EXERCISE OBJECTIVE
Print all the data below exactly, without images.

----- DATASET EXCERPT -----

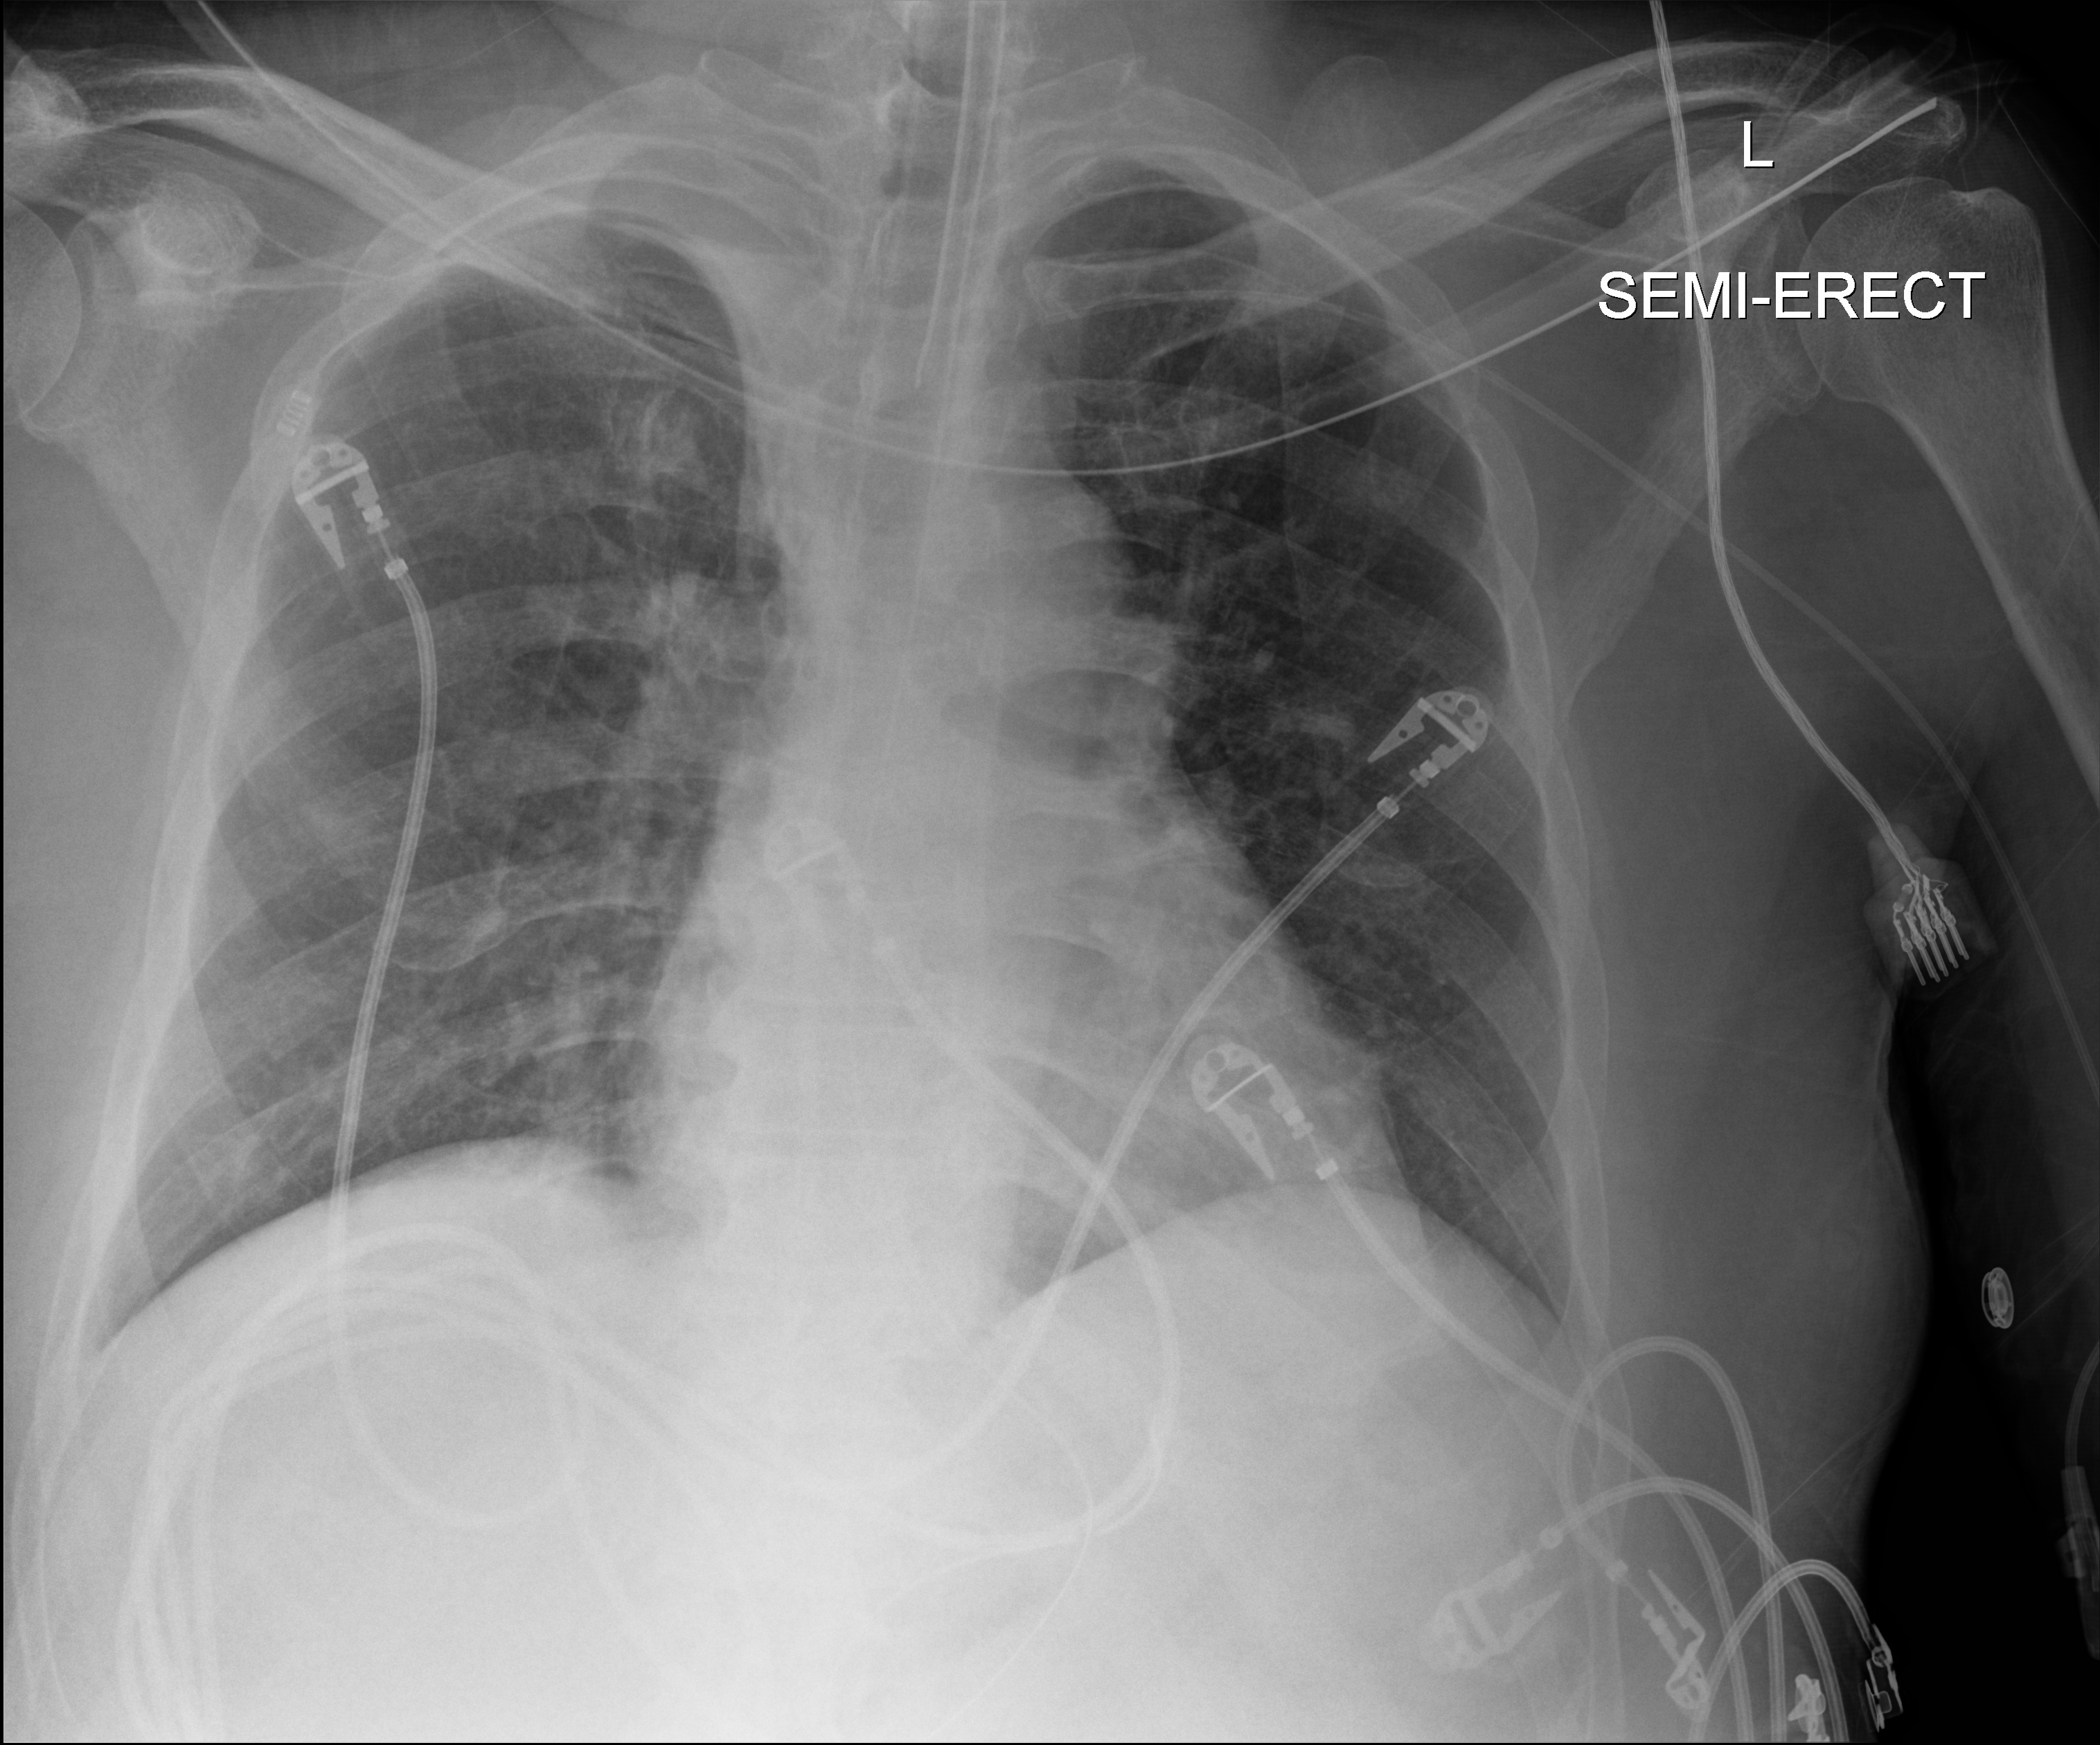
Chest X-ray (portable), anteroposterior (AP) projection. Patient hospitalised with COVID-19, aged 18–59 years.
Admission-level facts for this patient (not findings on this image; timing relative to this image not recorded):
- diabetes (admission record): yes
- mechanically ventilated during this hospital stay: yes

-----

RESPONSE AREA
Chest X-ray (portable), anteroposterior (AP) projection. Patient hospitalised with COVID-19, aged 18–59 years.
Admission-level facts for this patient (not findings on this image; timing relative to this image not recorded):
- diabetes (admission record): yes
- mechanically ventilated during this hospital stay: yes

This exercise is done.